— Exercise goal —
Using the FFT text, explain what allows very efficient FFT programs to be generated automatically. Answer in one to three sentences.

Several method for transforming real data were described that are more efficient than directly using a complex FFT. A complex FFT can be used for real data by artificially creating a complex input from two sections of real input. An alternative and slightly more efficient method is to construct a special FFT that utilizes the symmetries at each stage.

As computers move to multiprocessors and multicore, writing and maintaining efficient programs becomes more and more difficult. The highly structured form of FFTs allows automatic generation of very efficient programs that are tailored specifically to a particular DSP or computer architecture.

For high-speed convolution, the traditional use of the FFT or PFA with blocking is probably the fastest method although rectangular transforms, distributed arithmetic, or number theoretic transforms may have a future with special VLSI hardware.

The ideas presented in these notes can also be applied to the calculation of the discrete Hartley transform [6], [2], the discrete cosine transform [3], [7], and to number theoretic transforms [1], [4], [5].

— Extracted material —
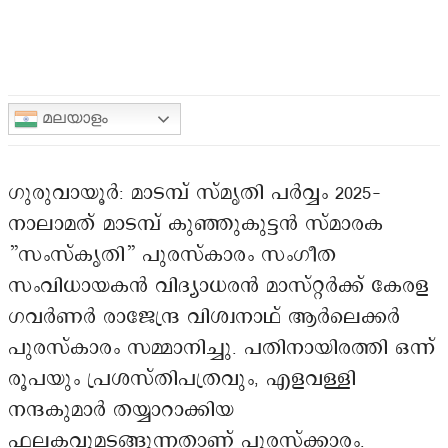
മലയാളം
ഗുരുവായൂർ: മാടമ്പ് സ്മൃതി പർവ്വം 2025-
നാലാമത് മാടമ്പ് കുഞ്ഞുകുട്ടൻ സ്മാരക
”സംസ്കൃതി” പുരസ്കാരം സംഗീത
സംവിധായകൻ വിദ്യാധരൻ മാസ്റ്റർക്ക് കേരള
ഗവർണർ രാജേന്ദ്ര വിശ്വനാഥ് ആർലെക്കർ
പുരസ്കാരം സമ്മാനിച്ചു. പതിനായിരത്തി ഒന്ന്
രൂപയും പ്രശസ്തിപത്രവും, എളവള്ളി
നന്ദകുമാർ തയ്യാറാക്കിയ
ഫലകവുമടങ്ങുന്നതാണ് പുരസ്ക്കാരം.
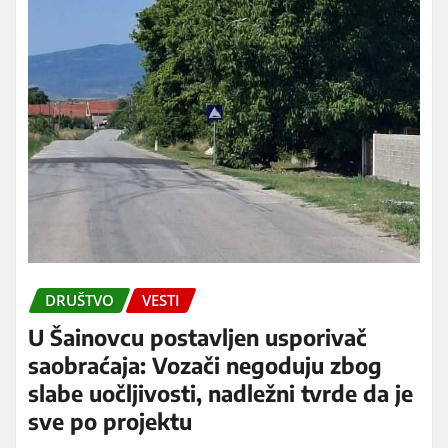
DRUŠTVO
VESTI
U Šainovcu postavljen usporivač
saobraćaja: Vozači negoduju zbog
slabe uočljivosti, nadležni tvrde da je
sve po projektu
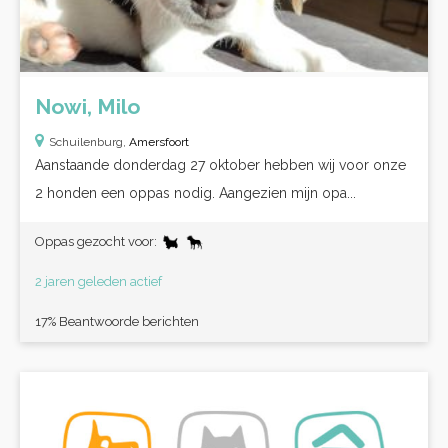
Nowi, Milo
Schuilenburg,
Amersfoort
Aanstaande donderdag 27 oktober hebben wij voor onze
2 honden een oppas nodig. Aangezien mijn opa...
Oppas gezocht voor:
2 jaren geleden actief
17% Beantwoorde berichten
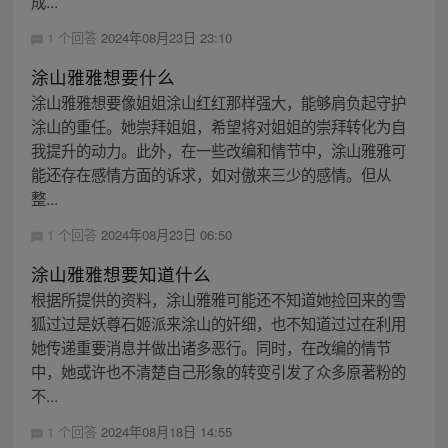
成...
1 个回答
2024年08月23日 23:10
涂山雅雅想要什么
涂山雅雅想要像姐姐涂山红红那样强大，能够肩负起守护
涂山的重任。她崇拜姐姐，希望将对姐姐的崇拜转化为自
我提升的动力。此外，在一些改编和情节中，涂山雅雅可
能还存在感情方面的诉求，如对傲来三少的感情。但从
整...
1 个回答
2024年08月23日 06:50
涂山雅雅想要知道什么
根据所提供的资料，涂山雅雅可能还不知道她捡回来的雪
狐过过是妖尊石姬派来涂山的奸细，也不知道过过在利用
她传递重要消息并做出诸多恶行。同时，在改编的情节
中，她或许也不清楚自己形象的转变引发了众多原著粉的
不...
1 个回答
2024年08月18日 14:55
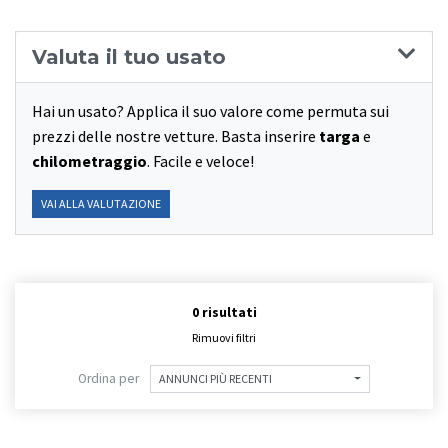
Valuta il tuo usato
Hai un usato? Applica il suo valore come permuta sui
prezzi delle nostre vetture. Basta inserire
targa
e
chilometraggio
. Facile e veloce!
VAI ALLA VALUTAZIONE
0 risultati
Rimuovi filtri
Ordina per
ANNUNCI PIÙ RECENTI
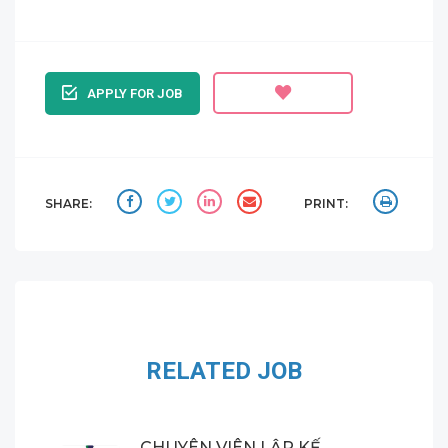
APPLY FOR JOB
SHARE:
PRINT:
RELATED JOB
CHUYÊN VIÊN LẬP KẾ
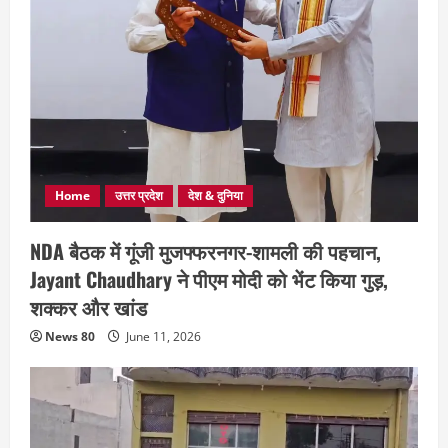
Home
उत्तर प्रदेश
देश & दुनिया
NDA बैठक में गूंजी मुजफ्फरनगर-शामली की पहचान,
Jayant Chaudhary ने पीएम मोदी को भेंट किया गुड़,
शक्कर और खांड
News 80
June 11, 2026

— Solution to this problem —
FFTs have a highly structured form, and that structure allows very efficient programs to be generated automatically. These programs can be tailored to a particular DSP or computer architecture.